KIBA-D
Continuous AI-based biodiversity assessments for Germany
FEdA accompanying research KIBA-D uses language models for continuous biodiversity analysis
KIBA-D marks the beginning of a new era in biodiversity research: for the first time in Germany, a system is being developed that uses artificial intelligence (AI) to automatically extract information on the nationwide state of biological diversity from digital text sources and evaluate it continuously – quickly, efficiently, and in real time.

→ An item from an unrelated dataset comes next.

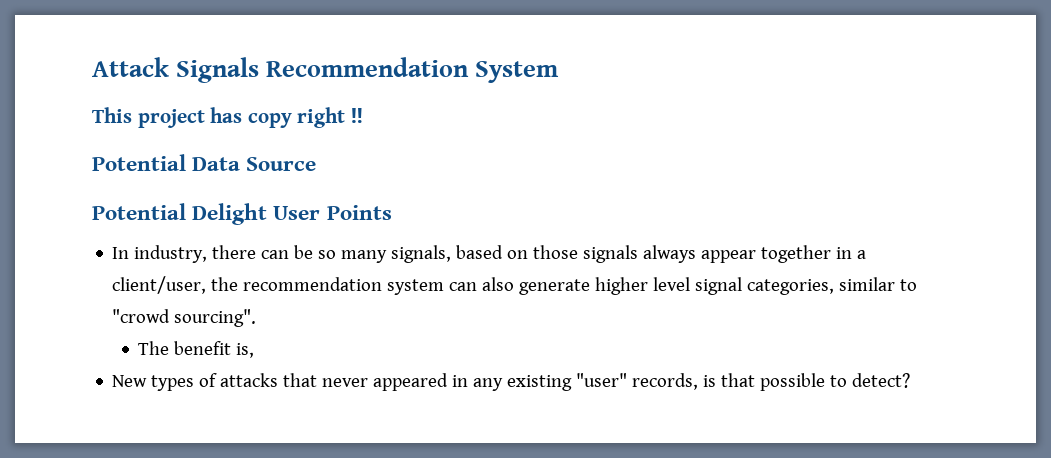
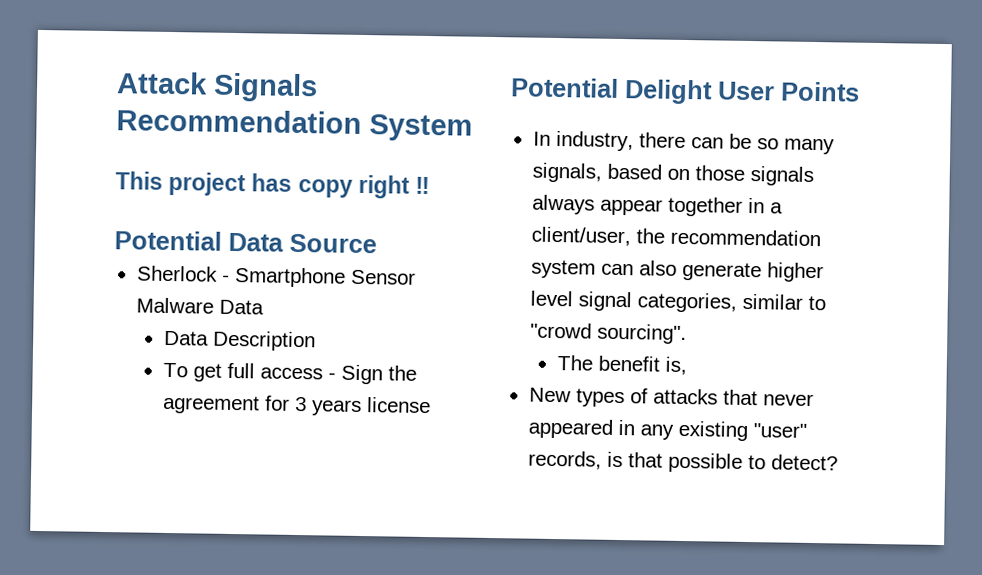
(317, 164) none -> [136,265,416,288] [135,297,264,315] [163,330,316,352] [162,362,417,385] [162,394,431,416] // Sherlock - Smartphone Sensor Malware Data // Data Description // To get full access - Sign the agreement for 3 years license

The recently launched “Continuous AI-based Biodiversity Assessments for Germany” (KIBA-D) builds on the biodiversity fact check, which comprehensively documented the state of biodiversity in Germany for the first time. KIBA-D aims to use this data pool to train large language models (LLMs). The goal is to use AI to automatically update and expand this data set. To this end, in addition to scientific publications, government reports, statements, websites, and possibly even social media posts will be included, subject to strict source evaluation rules. These will be automatically found and evaluated by the AI and classified according to the structure of habitats, drivers, and measures developed by the Biodiversity Fact Check. The assessment is funded as accompanying research by the Central Coordination Office of the Research Initiative for the Conservation of Biodiversity (FEdA) of the Federal Ministry of Research, Technology, and Space.
“With KIBA-D, we are laying the foundation for an adaptive system that continuously evaluates biodiversity data nationwide and comprehensively, revealing trends at an early stage,” says coordinator Leonhard Hennig. “This enables us to obtain reliable information for politics, science, and society more quickly.” The assessment is being implemented by the German Research Center for Artificial Intelligence (DFKI), the German Center for Integrative Biodiversity Research Halle-Jena-Leipzig (iDiv), the Independent Institute for Environmental Issues (UfU), and the Öko-Institut e.V. and will be carried out over a period of 18 months.
Results are expected in early 2027. In the long term, the AI system being developed in KIBA-D will provide the basis for a comprehensive, continuous new biodiversity assessment in 2030. “Of course, we hope that our language models will one day also be used internationally, for example for IPBES reports,” says Hennig, setting ambitious goals.
FEdA spokesperson Volker Mosbrugger also emphasizes why it is so important that KIBA-D continuously expands the extensive data set from Faktencheck Artenvielfalt with the help of language models: “For the first time, we would have a system that automatically and continuously reveals biodiversity trends throughout Germany. The fact that the language model continuously extracts findings from scientific publications saves an enormous amount of time, gives us comprehensive insights into the trends and drivers of the biodiversity crisis, and helps us develop efficient and actionable recommendations for action.”
KIBA-D is funded with around one million euros as a module in the central coordination of the FEdA, which belongs to the Senckenberg Society for Nature Research. The assessment follows on from the renowned biodiversity fact check published in October 2024. More than 150 scientists from 75 institutions evaluated around 6,000 studies and compiled a unique overview of trends and causes of biodiversity loss in Germany. KIBA-D exemplifies a new, data-driven approach to protecting biological diversity – and how new technologies such as artificial intelligence can help us understand nature faster and better and preserve it in a more targeted manner.